- **Assignment**: Among the entries below, find the lines with the word "without" and copy them.

- **Data records**:
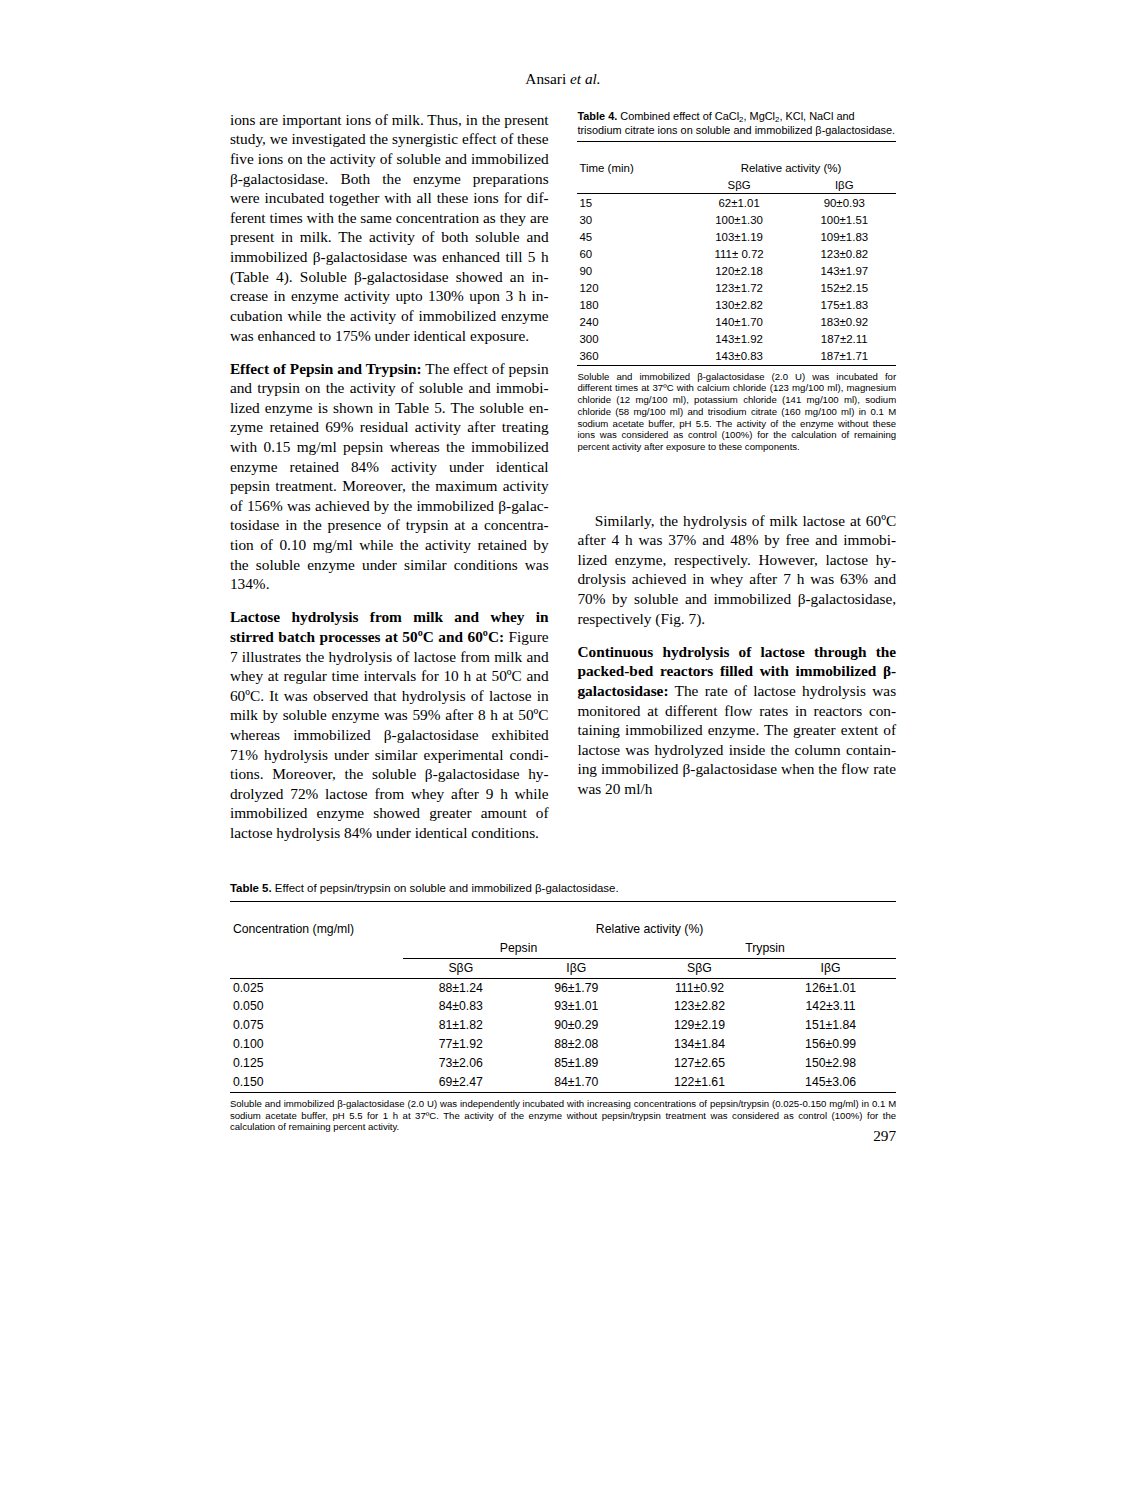Ansari et al.
ions are important ions of milk. Thus, in the present study, we investigated the synergistic effect of these five ions on the activity of soluble and immobilized β-galactosidase. Both the enzyme preparations were incubated together with all these ions for different times with the same concentration as they are present in milk. The activity of both soluble and immobilized β-galactosidase was enhanced till 5 h (Table 4). Soluble β-galactosidase showed an increase in enzyme activity upto 130% upon 3 h incubation while the activity of immobilized enzyme was enhanced to 175% under identical exposure.
Effect of Pepsin and Trypsin: The effect of pepsin and trypsin on the activity of soluble and immobilized enzyme is shown in Table 5. The soluble enzyme retained 69% residual activity after treating with 0.15 mg/ml pepsin whereas the immobilized enzyme retained 84% activity under identical pepsin treatment. Moreover, the maximum activity of 156% was achieved by the immobilized β-galactosidase in the presence of trypsin at a concentration of 0.10 mg/ml while the activity retained by the soluble enzyme under similar conditions was 134%.
Lactose hydrolysis from milk and whey in stirred batch processes at 50ºC and 60ºC: Figure 7 illustrates the hydrolysis of lactose from milk and whey at regular time intervals for 10 h at 50ºC and 60ºC. It was observed that hydrolysis of lactose in milk by soluble enzyme was 59% after 8 h at 50ºC whereas immobilized β-galactosidase exhibited 71% hydrolysis under similar experimental conditions. Moreover, the soluble β-galactosidase hydrolyzed 72% lactose from whey after 9 h while immobilized enzyme showed greater amount of lactose hydrolysis 84% under identical conditions.
Table 4. Combined effect of CaCl2, MgCl2, KCl, NaCl and trisodium citrate ions on soluble and immobilized β-galactosidase.
| Time (min) | Relative activity (%) |
| --- | --- |
| | SβG | IβG |
| 15 | 62±1.01 | 90±0.93 |
| 30 | 100±1.30 | 100±1.51 |
| 45 | 103±1.19 | 109±1.83 |
| 60 | 111± 0.72 | 123±0.82 |
| 90 | 120±2.18 | 143±1.97 |
| 120 | 123±1.72 | 152±2.15 |
| 180 | 130±2.82 | 175±1.83 |
| 240 | 140±1.70 | 183±0.92 |
| 300 | 143±1.92 | 187±2.11 |
| 360 | 143±0.83 | 187±1.71 |
Soluble and immobilized β-galactosidase (2.0 U) was incubated for different times at 37ºC with calcium chloride (123 mg/100 ml), magnesium chloride (12 mg/100 ml), potassium chloride (141 mg/100 ml), sodium chloride (58 mg/100 ml) and trisodium citrate (160 mg/100 ml) in 0.1 M sodium acetate buffer, pH 5.5. The activity of the enzyme without these ions was considered as control (100%) for the calculation of remaining percent activity after exposure to these components.
Similarly, the hydrolysis of milk lactose at 60ºC after 4 h was 37% and 48% by free and immobilized enzyme, respectively. However, lactose hydrolysis achieved in whey after 7 h was 63% and 70% by soluble and immobilized β-galactosidase, respectively (Fig. 7).
Continuous hydrolysis of lactose through the packed-bed reactors filled with immobilized β-galactosidase: The rate of lactose hydrolysis was monitored at different flow rates in reactors containing immobilized enzyme. The greater extent of lactose was hydrolyzed inside the column containing immobilized β-galactosidase when the flow rate was 20 ml/h
Table 5. Effect of pepsin/trypsin on soluble and immobilized β-galactosidase.
| Concentration (mg/ml) | Relative activity (%) |
| --- | --- |
| | Pepsin | Trypsin |
| | SβG | IβG | SβG | IβG |
| 0.025 | 88±1.24 | 96±1.79 | 111±0.92 | 126±1.01 |
| 0.050 | 84±0.83 | 93±1.01 | 123±2.82 | 142±3.11 |
| 0.075 | 81±1.82 | 90±0.29 | 129±2.19 | 151±1.84 |
| 0.100 | 77±1.92 | 88±2.08 | 134±1.84 | 156±0.99 |
| 0.125 | 73±2.06 | 85±1.89 | 127±2.65 | 150±2.98 |
| 0.150 | 69±2.47 | 84±1.70 | 122±1.61 | 145±3.06 |
Soluble and immobilized β-galactosidase (2.0 U) was independently incubated with increasing concentrations of pepsin/trypsin (0.025-0.150 mg/ml) in 0.1 M sodium acetate buffer, pH 5.5 for 1 h at 37ºC. The activity of the enzyme without pepsin/trypsin treatment was considered as control (100%) for the calculation of remaining percent activity.
297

- **Exercise answer**:
Soluble and immobilized β-galactosidase (2.0 U) was incubated for different times at 37ºC with calcium chloride (123 mg/100 ml), magnesium chloride (12 mg/100 ml), potassium chloride (141 mg/100 ml), sodium chloride (58 mg/100 ml) and trisodium citrate (160 mg/100 ml) in 0.1 M sodium acetate buffer, pH 5.5. The activity of the enzyme without these ions was considered as control (100%) for the calculation of remaining percent activity after exposure to these components.
Soluble and immobilized β-galactosidase (2.0 U) was independently incubated with increasing concentrations of pepsin/trypsin (0.025-0.150 mg/ml) in 0.1 M sodium acetate buffer, pH 5.5 for 1 h at 37ºC. The activity of the enzyme without pepsin/trypsin treatment was considered as control (100%) for the calculation of remaining percent activity.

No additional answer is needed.